Text extracted from each page:
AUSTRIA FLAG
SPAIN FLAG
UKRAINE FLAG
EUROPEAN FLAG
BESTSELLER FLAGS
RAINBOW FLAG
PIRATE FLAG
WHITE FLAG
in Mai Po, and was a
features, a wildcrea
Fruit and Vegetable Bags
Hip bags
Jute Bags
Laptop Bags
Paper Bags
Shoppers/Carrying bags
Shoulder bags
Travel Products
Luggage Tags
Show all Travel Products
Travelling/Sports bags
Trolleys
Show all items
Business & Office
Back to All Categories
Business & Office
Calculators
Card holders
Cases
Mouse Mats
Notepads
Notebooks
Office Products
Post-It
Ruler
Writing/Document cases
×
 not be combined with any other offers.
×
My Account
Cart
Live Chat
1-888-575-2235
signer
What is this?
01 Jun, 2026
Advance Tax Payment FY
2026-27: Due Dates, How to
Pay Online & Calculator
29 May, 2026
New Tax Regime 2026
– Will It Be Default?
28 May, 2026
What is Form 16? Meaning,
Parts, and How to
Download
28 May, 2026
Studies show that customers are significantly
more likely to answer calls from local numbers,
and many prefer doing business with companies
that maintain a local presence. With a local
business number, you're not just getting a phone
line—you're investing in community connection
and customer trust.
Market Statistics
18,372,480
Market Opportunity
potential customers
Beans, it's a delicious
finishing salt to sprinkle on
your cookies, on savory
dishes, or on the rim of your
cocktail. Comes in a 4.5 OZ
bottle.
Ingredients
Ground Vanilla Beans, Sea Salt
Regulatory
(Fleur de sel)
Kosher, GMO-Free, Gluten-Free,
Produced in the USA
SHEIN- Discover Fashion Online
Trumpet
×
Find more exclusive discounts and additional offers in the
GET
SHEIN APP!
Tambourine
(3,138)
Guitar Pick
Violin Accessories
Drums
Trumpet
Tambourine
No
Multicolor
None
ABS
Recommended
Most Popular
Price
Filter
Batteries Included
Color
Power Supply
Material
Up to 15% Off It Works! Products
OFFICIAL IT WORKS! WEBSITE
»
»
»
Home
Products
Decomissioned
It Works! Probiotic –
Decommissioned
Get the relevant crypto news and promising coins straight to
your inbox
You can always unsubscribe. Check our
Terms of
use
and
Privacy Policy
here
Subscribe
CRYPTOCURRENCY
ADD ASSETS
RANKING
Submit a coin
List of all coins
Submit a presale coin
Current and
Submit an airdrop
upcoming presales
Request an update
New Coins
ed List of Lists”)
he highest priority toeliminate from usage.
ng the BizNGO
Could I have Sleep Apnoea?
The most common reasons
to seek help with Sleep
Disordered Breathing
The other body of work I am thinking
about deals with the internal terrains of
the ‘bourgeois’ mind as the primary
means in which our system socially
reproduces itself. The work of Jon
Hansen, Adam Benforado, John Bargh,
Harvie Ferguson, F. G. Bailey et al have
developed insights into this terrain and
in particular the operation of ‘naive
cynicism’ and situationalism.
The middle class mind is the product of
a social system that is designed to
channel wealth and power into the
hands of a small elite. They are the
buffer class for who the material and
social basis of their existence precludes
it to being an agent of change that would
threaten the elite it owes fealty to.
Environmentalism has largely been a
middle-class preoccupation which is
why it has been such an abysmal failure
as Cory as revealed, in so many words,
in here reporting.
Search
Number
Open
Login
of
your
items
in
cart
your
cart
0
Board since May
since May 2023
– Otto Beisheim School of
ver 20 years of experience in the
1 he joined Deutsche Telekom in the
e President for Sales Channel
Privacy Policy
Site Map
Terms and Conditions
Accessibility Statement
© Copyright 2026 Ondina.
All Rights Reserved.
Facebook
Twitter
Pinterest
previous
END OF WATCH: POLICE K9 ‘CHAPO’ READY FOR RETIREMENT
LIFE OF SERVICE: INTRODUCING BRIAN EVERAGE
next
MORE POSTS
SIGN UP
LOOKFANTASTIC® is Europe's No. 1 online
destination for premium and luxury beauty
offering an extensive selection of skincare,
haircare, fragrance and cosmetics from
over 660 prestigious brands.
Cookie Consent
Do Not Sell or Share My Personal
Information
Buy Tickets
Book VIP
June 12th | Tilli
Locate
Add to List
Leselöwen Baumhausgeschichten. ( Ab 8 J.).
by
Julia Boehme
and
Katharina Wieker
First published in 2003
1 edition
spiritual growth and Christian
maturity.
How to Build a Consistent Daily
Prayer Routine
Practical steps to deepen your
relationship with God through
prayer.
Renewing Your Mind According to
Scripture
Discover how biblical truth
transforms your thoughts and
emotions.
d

Work to be completed: Would you reproduce, word for word, every line from the start of the items through the line that contains "You can always unsubscribe. Check our", including that line?

Your solution:
AUSTRIA FLAG
SPAIN FLAG
UKRAINE FLAG
EUROPEAN FLAG
BESTSELLER FLAGS
RAINBOW FLAG
PIRATE FLAG
WHITE FLAG
in Mai Po, and was a
features, a wildcrea
Fruit and Vegetable Bags
Hip bags
Jute Bags
Laptop Bags
Paper Bags
Shoppers/Carrying bags
Shoulder bags
Travel Products
Luggage Tags
Show all Travel Products
Travelling/Sports bags
Trolleys
Show all items
Business & Office
Back to All Categories
Business & Office
Calculators
Card holders
Cases
Mouse Mats
Notepads
Notebooks
Office Products
Post-It
Ruler
Writing/Document cases
×
 not be combined with any other offers.
×
My Account
Cart
Live Chat
1-888-575-2235
signer
What is this?
01 Jun, 2026
Advance Tax Payment FY
2026-27: Due Dates, How to
Pay Online & Calculator
29 May, 2026
New Tax Regime 2026
– Will It Be Default?
28 May, 2026
What is Form 16? Meaning,
Parts, and How to
Download
28 May, 2026
Studies show that customers are significantly
more likely to answer calls from local numbers,
and many prefer doing business with companies
that maintain a local presence. With a local
business number, you're not just getting a phone
line—you're investing in community connection
and customer trust.
Market Statistics
18,372,480
Market Opportunity
potential customers
Beans, it's a delicious
finishing salt to sprinkle on
your cookies, on savory
dishes, or on the rim of your
cocktail. Comes in a 4.5 OZ
bottle.
Ingredients
Ground Vanilla Beans, Sea Salt
Regulatory
(Fleur de sel)
Kosher, GMO-Free, Gluten-Free,
Produced in the USA
SHEIN- Discover Fashion Online
Trumpet
×
Find more exclusive discounts and additional offers in the
GET
SHEIN APP!
Tambourine
(3,138)
Guitar Pick
Violin Accessories
Drums
Trumpet
Tambourine
No
Multicolor
None
ABS
Recommended
Most Popular
Price
Filter
Batteries Included
Color
Power Supply
Material
Up to 15% Off It Works! Products
OFFICIAL IT WORKS! WEBSITE
»
»
»
Home
Products
Decomissioned
It Works! Probiotic –
Decommissioned
Get the relevant crypto news and promising coins straight to
your inbox
You can always unsubscribe. Check our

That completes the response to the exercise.